Perhaps in response to the intensifying competition in the postpaid cell service market, Sprint appears to be looking to shore up its share with prepaid subscribers. For the most part, the company's competitors appear to maintain pretty solid holdings in prepaid and appear focused on the ongoing postpaid battlefront. So this may be a smart move for Sprint, with further consideration for the affect the unlimited wars have had on average revenue per user (ARPU). As the ARPU for postpaid falls more in line with that of prepaid ARPU - which is around $5 to $10 less than the contract plans - the competition is increasingly fighting for ever smaller scraps. By moving efforts away from postpaid, Sprint may be able to take advantage of the ongoing battle in that edge of the market to build up some revenue where there's a bit more room to breath. At the same time, Sprint lost a significant number of prepaid subscribers in Q3 2016, losing over 500,000, so it really needs to continue gaining to catch back up to the competition and gain more ground. The fourth quarter of 2016 saw the company gaining 180,000 subscribers and this latest push looks like an attempt to gain some more ground.
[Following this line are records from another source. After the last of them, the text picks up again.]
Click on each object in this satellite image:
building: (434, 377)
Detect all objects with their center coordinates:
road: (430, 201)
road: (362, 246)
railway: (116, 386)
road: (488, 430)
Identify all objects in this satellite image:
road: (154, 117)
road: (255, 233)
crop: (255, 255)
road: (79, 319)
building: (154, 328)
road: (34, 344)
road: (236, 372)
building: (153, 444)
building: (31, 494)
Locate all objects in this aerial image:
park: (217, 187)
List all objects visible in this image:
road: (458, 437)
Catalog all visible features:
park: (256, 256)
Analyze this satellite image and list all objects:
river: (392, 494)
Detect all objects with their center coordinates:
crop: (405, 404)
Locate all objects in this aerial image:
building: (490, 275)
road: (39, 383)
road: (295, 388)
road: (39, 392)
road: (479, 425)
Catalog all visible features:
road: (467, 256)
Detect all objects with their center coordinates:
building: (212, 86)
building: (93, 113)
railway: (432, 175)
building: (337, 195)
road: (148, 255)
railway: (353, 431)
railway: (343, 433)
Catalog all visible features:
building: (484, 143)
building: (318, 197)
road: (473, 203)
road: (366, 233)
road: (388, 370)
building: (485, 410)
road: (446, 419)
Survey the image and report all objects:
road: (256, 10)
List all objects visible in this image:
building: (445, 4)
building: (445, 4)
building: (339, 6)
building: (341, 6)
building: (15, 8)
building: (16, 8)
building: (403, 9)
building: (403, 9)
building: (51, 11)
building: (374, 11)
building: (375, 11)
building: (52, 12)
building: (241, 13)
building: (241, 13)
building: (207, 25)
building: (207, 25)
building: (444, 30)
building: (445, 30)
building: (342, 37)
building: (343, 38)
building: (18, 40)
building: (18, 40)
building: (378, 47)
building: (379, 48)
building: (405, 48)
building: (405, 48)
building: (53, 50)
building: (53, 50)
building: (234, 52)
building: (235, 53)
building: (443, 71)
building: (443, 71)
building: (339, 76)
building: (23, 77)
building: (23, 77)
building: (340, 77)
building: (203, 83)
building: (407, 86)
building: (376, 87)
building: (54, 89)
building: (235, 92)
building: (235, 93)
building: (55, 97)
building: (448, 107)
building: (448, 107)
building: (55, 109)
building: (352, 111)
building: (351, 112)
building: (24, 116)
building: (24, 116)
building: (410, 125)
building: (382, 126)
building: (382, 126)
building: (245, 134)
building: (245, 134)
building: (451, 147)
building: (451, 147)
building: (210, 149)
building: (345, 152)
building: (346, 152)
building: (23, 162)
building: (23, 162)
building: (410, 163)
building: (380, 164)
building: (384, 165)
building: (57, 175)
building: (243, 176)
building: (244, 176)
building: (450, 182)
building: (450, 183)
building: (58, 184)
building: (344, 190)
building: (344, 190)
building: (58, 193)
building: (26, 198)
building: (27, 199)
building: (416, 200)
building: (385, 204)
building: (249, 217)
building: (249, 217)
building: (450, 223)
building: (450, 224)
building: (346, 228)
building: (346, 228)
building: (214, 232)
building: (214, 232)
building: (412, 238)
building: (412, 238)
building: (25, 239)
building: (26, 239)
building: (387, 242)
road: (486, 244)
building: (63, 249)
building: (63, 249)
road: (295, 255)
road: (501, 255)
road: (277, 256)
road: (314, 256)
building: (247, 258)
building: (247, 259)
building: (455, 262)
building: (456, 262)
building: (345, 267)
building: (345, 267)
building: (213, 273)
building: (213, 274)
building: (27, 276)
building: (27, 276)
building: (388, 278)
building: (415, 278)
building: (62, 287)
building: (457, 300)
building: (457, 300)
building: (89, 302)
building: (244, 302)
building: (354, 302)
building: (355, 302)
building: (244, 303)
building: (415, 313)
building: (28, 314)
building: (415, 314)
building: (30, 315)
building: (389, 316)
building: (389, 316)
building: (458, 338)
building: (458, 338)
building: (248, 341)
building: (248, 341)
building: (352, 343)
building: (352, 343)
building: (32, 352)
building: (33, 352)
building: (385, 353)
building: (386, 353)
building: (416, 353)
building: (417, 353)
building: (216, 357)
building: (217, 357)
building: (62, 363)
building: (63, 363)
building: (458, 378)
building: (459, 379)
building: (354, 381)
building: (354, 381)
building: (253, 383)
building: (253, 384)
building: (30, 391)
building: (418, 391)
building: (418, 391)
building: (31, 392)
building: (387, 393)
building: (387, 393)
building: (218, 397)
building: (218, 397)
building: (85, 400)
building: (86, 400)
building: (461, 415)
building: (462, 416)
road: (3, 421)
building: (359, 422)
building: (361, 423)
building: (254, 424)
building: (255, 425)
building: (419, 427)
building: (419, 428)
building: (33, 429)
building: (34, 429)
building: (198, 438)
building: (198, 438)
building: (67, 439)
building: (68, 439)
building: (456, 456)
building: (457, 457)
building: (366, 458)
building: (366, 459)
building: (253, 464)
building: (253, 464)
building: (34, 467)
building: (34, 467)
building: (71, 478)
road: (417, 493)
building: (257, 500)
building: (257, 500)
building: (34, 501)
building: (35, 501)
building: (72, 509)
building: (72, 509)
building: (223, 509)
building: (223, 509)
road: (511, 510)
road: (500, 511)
To make its push for the prepaid market, Sprint has taken a few substantial steps. Not least of all, the company recently announced that it would be opening at least 60 new stores over the coming months. That represents a huge increase in its retail workforce and should represent a big improvement in the company's ability to conduct customer relations as well. It also makes the Sprint name much more visible across the areas the stores are to be located. Beyond that, the service provider also unveiled a new prepaid plan last month aimed at bringing over consumers who may be on the fence with their current provider. That deal, which was called Project Switch, offered a pretty hefty discount and some other benefits to anybody bringing their phone number over to Sprint's service on an unlimited prepaid plan. The company likely has more up its sleeves in the coming months as it looks to build on the last quarter's progress.
Sprint's overall goals also appear to line up with where the company stands in terms of solidarity. Despite persistent rumors of a possible merger with T-Mobile, representatives of Sprint have reiterated over the past several months that the company does not need to make a deal in order to continue operating or to keep its promises about its next generation networks. In the meantime, its efforts appear to be paying off.